• _Exercise task A_
Echo everything in the Cambridge diary entry from "A very quiet" down to "two Sunday newspapers.".
• _Exercise task B_
For each statement below, state whether it agrees with the Cambridge diary entry, answering yes or no and quoting the deciding words: (i) The hotel is beside the Charles River. (ii) The writer buys a book at the Borders bookshop. (iii) The Sunday newspapers carry a great deal of advertising.

• _Extract provided_

BEGIN

A very quiet day. I am very tired after my 43 hour trip where I didn't really get much sleep at all...
Do some wandering around the area where my hotel is and sun-drenching and reading and the rest sleeping. I'm in Cambridge and the hotel is right beside the Charles River. It couldn't be more beautiful really and I enjoy sitting by the river, and walking around it.
On the other side of the hotel is a huge shopping mall so I wander round that. It is described in a guidebook here as "exactly the same as every other large shopping mall in the United States" and so it is. There is a big Borders bookshop so I linger there for a bit but I don't buy anything other than two Sunday newspapers.
With papers in New Zealand so thin these days, and the well-known problems with the newspaper industry worldwide I was wondering if the papers might be thin. They are a bit thin - it is summer holidays here to be fair. But there isn't much advertising.

END

• _Data records_
BEGIN

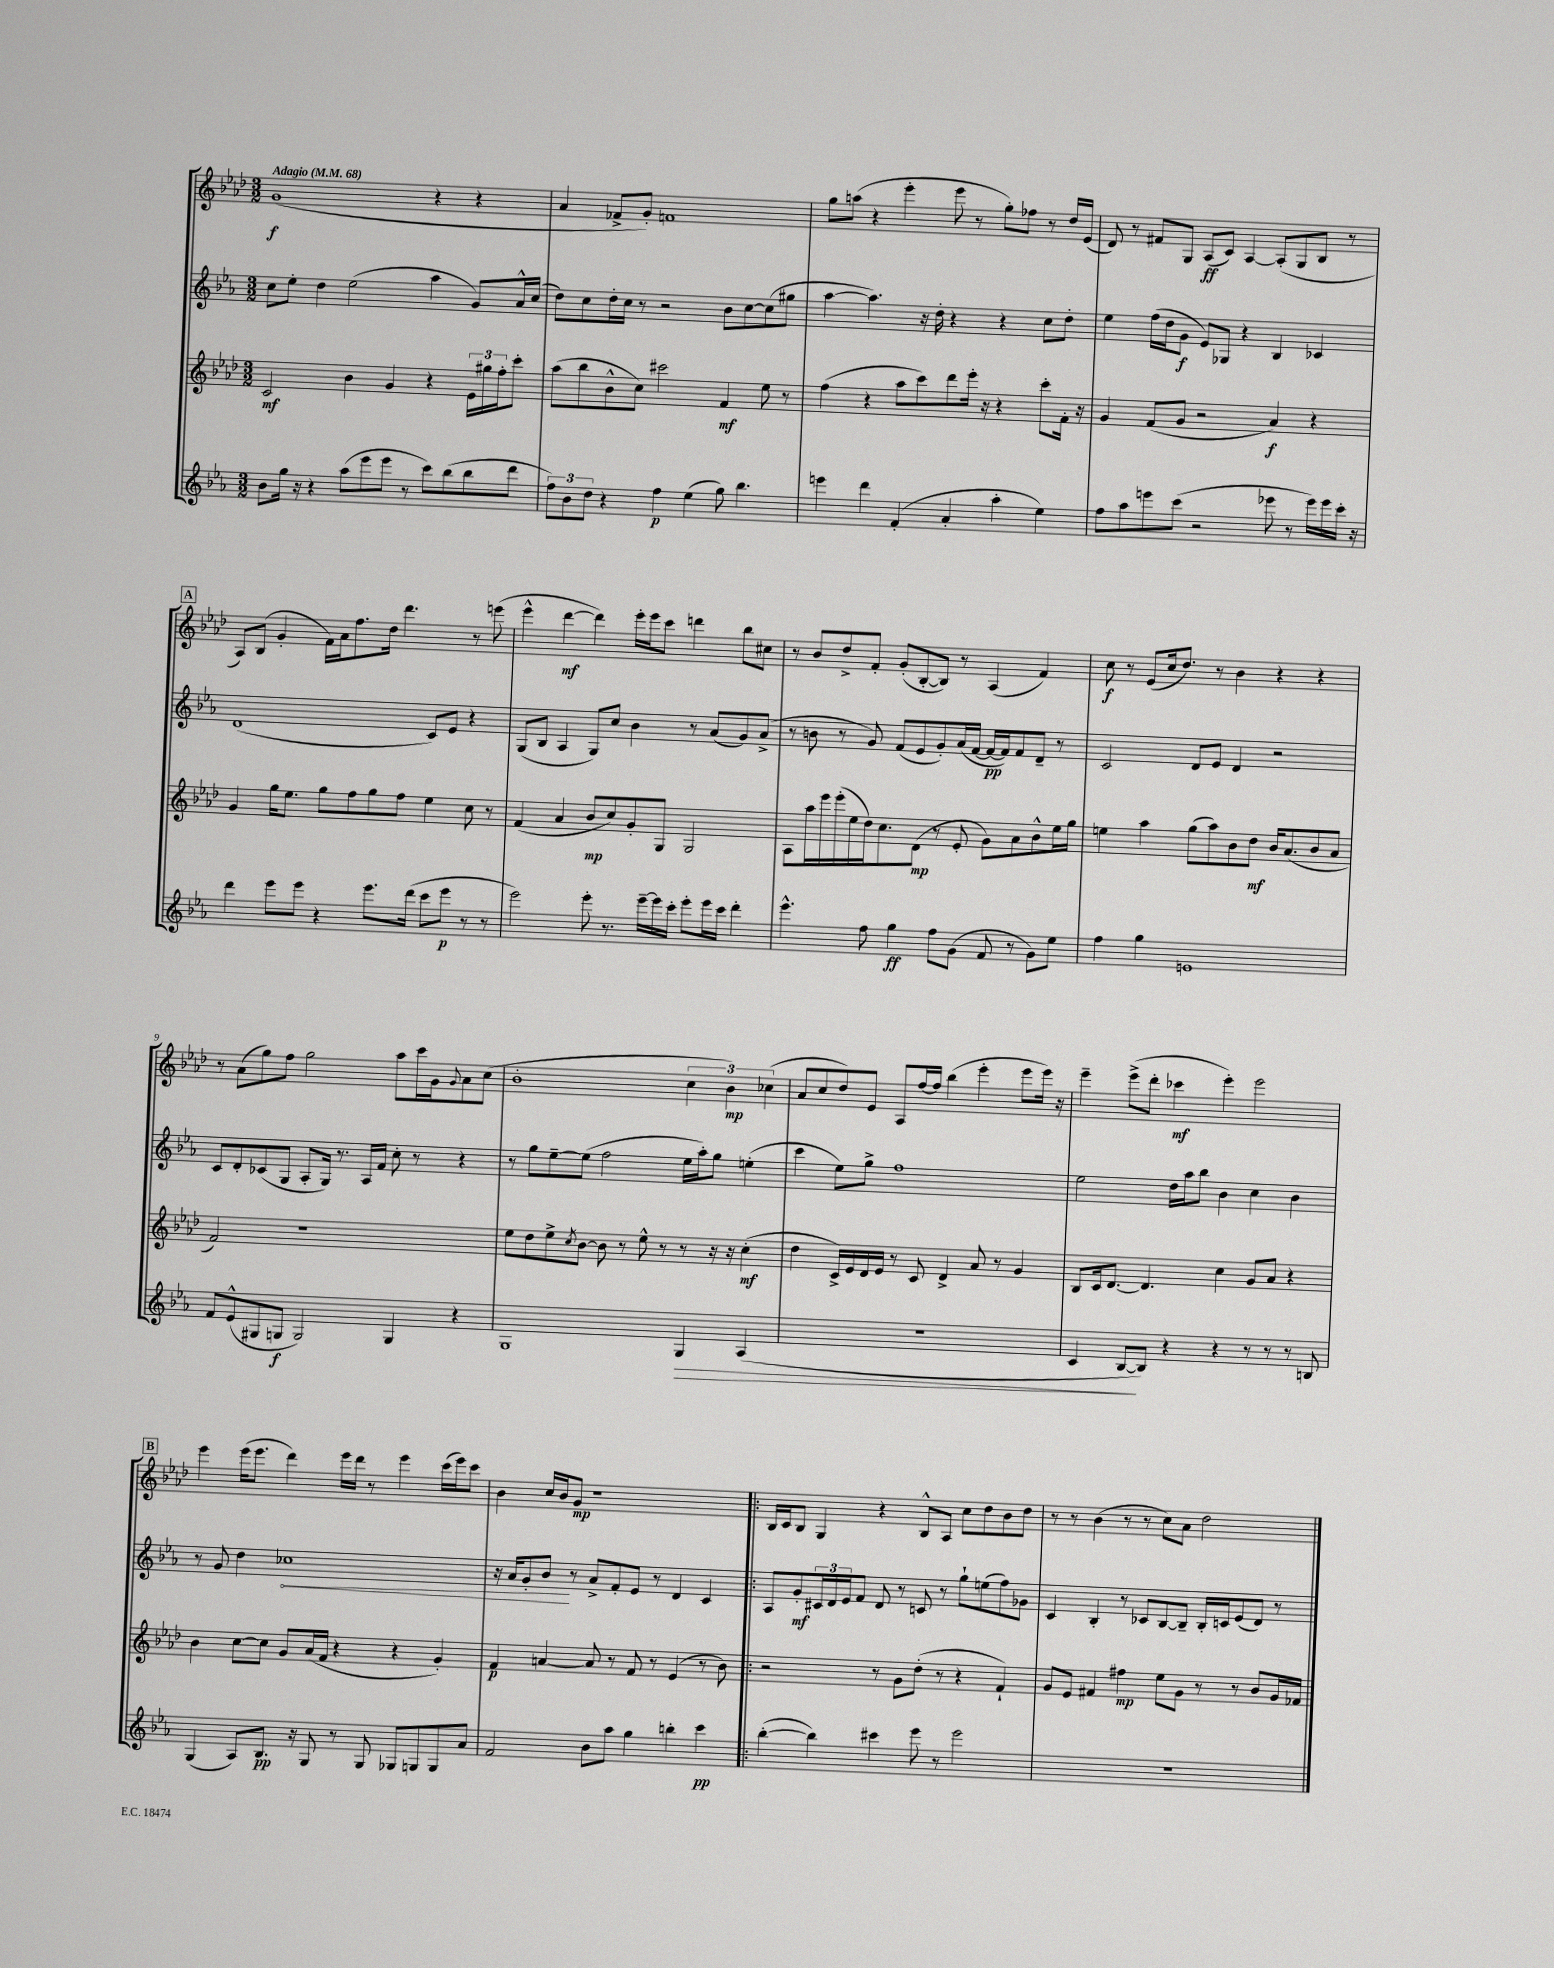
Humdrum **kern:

**kern	**kern	**kern	**kern
*staff4	*staff3	*staff2	*staff1
*clefG2	*clefG2	*clefG2	*clefG2
*k[b-e-a-]	*k[b-e-a-d-]	*k[b-e-a-]	*k[b-e-a-d-]
*M3/2	*M3/2	*M3/2	*M3/2
*MM68	*MM68	*MM68	*MM68
8b-	2c	8cc	(1g
16gg	.	8ee-'	.
16r	.	.	.
4r	.	4dd	.
(8aa-	4b-	(2ee-	.
8eee-	.	.	.
8eee-	4g	.	.
8r	.	.	.
8ccc)	4r	4aa-	4r
(8bb-	.	.	.
8bb-	24e-	8g)	4r
.	24gg#	.	.
.	24ff'	.	.
8ddd	8ccc'	16a-^^	.
.	.	(16cc	.
=	=	=	=
12ff)	(8aa-	8dd)	4a-
12b-	.	.	.
.	8bb-	8cc	.
12dd	.	.	.
4r	8b-^^	16dd'	8f-^
.	.	16cc	.
.	8cc)	8r	8g')
4ff	2ccc#	2r	1f
(4ee-	.	.	.
8gg)	4f	8b-	.
4.bb-	.	[8cc	.
.	8ee-	(8cc]	.
.	8r	8gg#	.
=	=	=	=
4eee	(4ff	[4aa-	8gg
.	.	.	(8aa
4ddd	4r	4.aa-])	4r
(4f'	8aa-	.	4eee-'
.	8ccc)	16r	.
.	.	16dd'	.
4a-'	8ddd-	4r	8eee-
.	16eee-'	.	8r
.	16r	.	.
4aa-'	4r	4r	8gg')
.	.	.	8ff-
4ee-)	8ccc'	8cc	8r
.	16f'	8dd'	16dd-
.	16r	.	(16e-
=	=	=	=
8ff	4g	4ee-	8d-)
8aa-	.	.	8r
8eee	(8f	(16ff	8f#
.	.	16dd	.
(8ccc	8g	8g	8G
2r	2r	8e-)	(8A-
.	.	8G-	8c)
.	.	4r	[4A-
8eee-	4a-)	4B-	(8A-']
8r	.	.	8G
16eee-)	4r	4c-	8B-
16eee-	.	.	.
16ccc'	.	.	8r
16r	.	.	.
=	=	=	=
4ddd	4g	(1d	8A-)
.	.	.	(8B-
8eee-	16gg	.	4g'
.	8.ee-	.	.
8eee-	.	.	.
4r	8gg	.	16f)
.	.	.	16a-
.	8ff	.	8.ff
8.eee-	8gg	.	.
.	.	.	16dd-
.	8ff	.	4.ddd-
(16ddd	.	.	.
8ccc	4ee-	8c)	.
8eee-	.	8e-	.
8r	8cc	4r	8r
8r	8r	.	(8eee
=	=	=	=
2eee-)	(4f	(8G	4eee-^^
.	.	8B-	.
.	4a-	4A-	[4ddd-
8eee-'	8b-	8G)	4ddd-])
8.r	8cc)	8cc	.
.	8g'	4b-	16eee-'
[16eee-~	.	.	16eee-
16eee-]	8G	.	8ccc
16ccc'	.	.	.
8eee-'	2G	8r	4ddd
16eee-	.	(8a-	.
16ccc	.	.	.
4ddd'	.	8g)	8bb-
.	.	(8a-^	8cc#
=	=	=	=
4.eee-^^	8A-	8r	8r
.	16aa-	8b	8b-
.	16eee-	.	.
.	(16eee-'	8r	8dd-^
.	16ee-	.	.
8ff	16dd-)	8g)	8f'
.	8.cc	.	.
4gg	.	(8f	(8g'
.	(8d-	8e-	[8B-'
8ff	8r	8g')	8B-])
(8g	8e-'	(16a-	8r
.	.	[16f	.
8f	8g)	16f_	(4A-
.	.	16f])	.
8r	8a-	8f	.
8g)	8b-^^	8d~	4f)
8ee-	16ee-	8r	.
.	16gg	.	.
=	=	=	=
4ff	4ee	2c	8cc
.	.	.	8r
4gg	4aa-	.	(8e-
.	.	.	16cc
.	.	.	8.dd-)
1e	(8gg	8d	.
.	8aa-)	8e-	8r
.	8b-	4d	4b-
.	8dd-	.	.
.	16b-	2r	4r
.	(8.a-	.	.
.	8b-	.	4r
.	8a-	.	.
=	=	=	=
8f	2f)	8c	8r
(8e-^^	.	8d'	(8a-
8G#	.	(8c-	8gg)
8G	.	8G	8ff
2G)	1r	8A-'	2gg
.	.	16G)	.
.	.	8.r	.
.	.	16A-	.
.	.	16f	.
4G	.	8cc'	8aa-
.	.	8r	16ccc
.	.	.	16g
.	.	.	8qqg
4r	.	4r	8a-
.	.	.	(8cc
=	=	=	=
1G	8ee-	8r	1b-'
.	8dd-	8gg	.
.	8ee-^	[8ee-~	.
.	8qcc	.	.
.	[8b-	(8ee-]	.
.	8b-]	2ff	.
.	8r	.	.
.	8ee-^^	.	.
.	8r	.	.
4G	8r	16ee-	6cc
.	.	16aa-')	.
.	16r	8gg	.
.	.	.	6b-)
.	16r	.	.
(4A-	(4cc'	(4ee'	.
.	.	.	(6cc-
=	=	=	=
1.r	4dd-	4ccc	8a-
.	.	.	8cc
.	16c^)	8ee-)	8dd-)
.	16e-	.	.
.	16d-	8gg^	8e-
.	16e-	.	.
.	8r	1ff	8A-
.	8c	.	[16ff
.	.	.	16ff]
.	4d-^	.	(4bb-
.	8a-	.	4eee-'
.	8r	.	.
.	4g	.	8eee-
.	.	.	16eee-)
.	.	.	16r
=	=	=	=
4c	8B-	2ee-	4eee-~
.	16c	.	.
.	[8.d-	.	.
[8B-	.	.	(8eee-^
8B-])	4.d-]	.	8ddd-'
4r	.	16dd	4ccc-
.	.	16aa-	.
.	.	8bb-	.
4r	4cc	4b-	4eee-')
8r	8g	4cc	2eee-
8r	8a-	.	.
8r	4r	4b-	.
8B	.	.	.
=	=	=	=
(4G	4b-	8r	4eee-
.	.	8g	.
8A-)	[8cc	4dd	(16eee-
.	.	.	8.eee-
8.B-	8cc]	.	.
.	8g	1cc-	4ddd-)
16r	.	.	.
8G	(16a-	.	.
.	16f	.	.
8r	4r	.	16eee-
.	.	.	16ddd-
8G	.	.	8r
8G-	4r	.	4eee-
8G	.	.	.
8G	4g')	.	(16ccc
.	.	.	16eee-)
8a-	.	.	8ccc
=	=	=	=
2f	4f	16r	4b-
.	.	16a-	.
.	.	8g'	.
.	[4a	8b-	16cc
.	.	.	16b-
.	.	8r	8g
8b-	8a]	8a-^	1r
8aa-	8r	8f'	.
4gg	8f	8e-	.
.	8r	8r	.
4bb'	(4e-	4d	.
4ccc	8r	4c	.
.	8b-)	.	.
=!|:	=!|:	=!|:	=!|:
([4bb-'	2r	8A-	16B-
.	.	.	16c
.	.	8g'	8B-
4bb-])	.	24c#	4G
.	.	24d	.
.	.	24e-	.
.	.	8f	.
4ccc#	8r	8d	4r
.	8g	8r	.
8eee-	(8dd-'	8c	8B-^^
8r	8r	8r	8A-
2eee-	4r	8gg`	8cc
.	.	(8ee	8dd-
.	4f`)	8ff)	8b-
.	.	8g-	8dd-
=	=	=	=
1.r	8g	4c	8r
.	8e-	.	8r
.	4f#	4B-'	(4b-
.	4ff#	8r	8r
.	.	8c-	8r
.	8ee-	[8B-	8cc)
.	8g	8B-~]	8a-
.	8r	16B-'	2dd-
.	.	16c	.
.	8r	(8e-	.
.	8b-	8d)	.
.	16g	8r	.
.	16f-	.	.
==	==	==	==
*-	*-	*-	*-
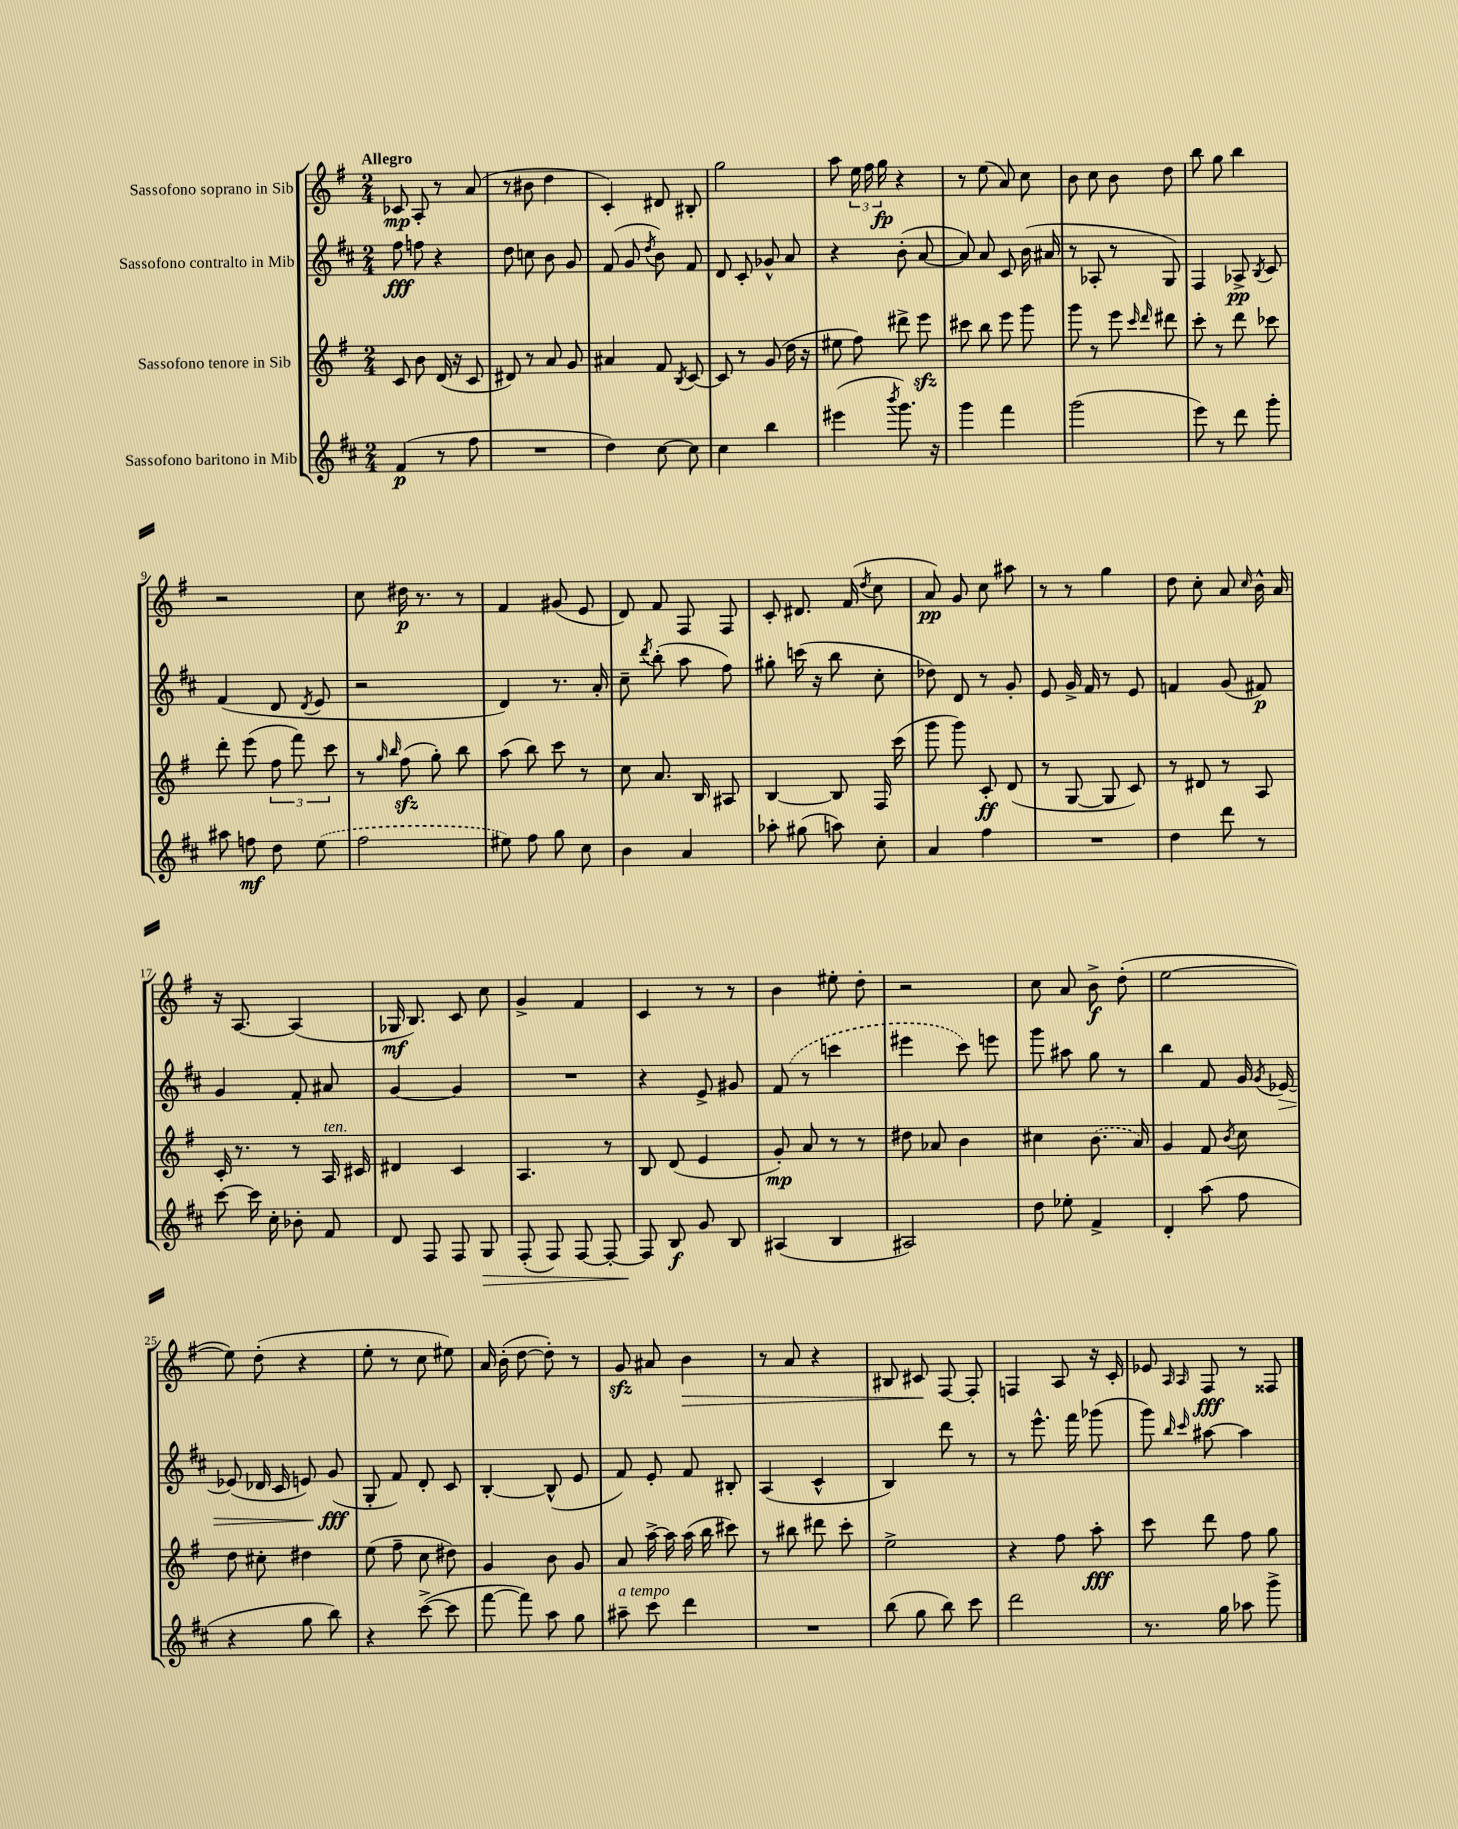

END

• _Final answer A_
A very quiet day. I am very tired after my 43 hour trip where I didn't really get much sleep at all...
Do some wandering around the area where my hotel is and sun-drenching and reading and the rest sleeping. I'm in Cambridge and the hotel is right beside the Charles River. It couldn't be more beautiful really and I enjoy sitting by the river, and walking around it.
On the other side of the hotel is a huge shopping mall so I wander round that. It is described in a guidebook here as "exactly the same as every other large shopping mall in the United States" and so it is. There is a big Borders bookshop so I linger there for a bit but I don't buy anything other than two Sunday newspapers.

• _Final answer B_
(i) Yes: "the hotel is right beside the Charles River"
(ii) No: "I don't buy anything other than two Sunday newspapers"
(iii) No: "But there isn't much advertising."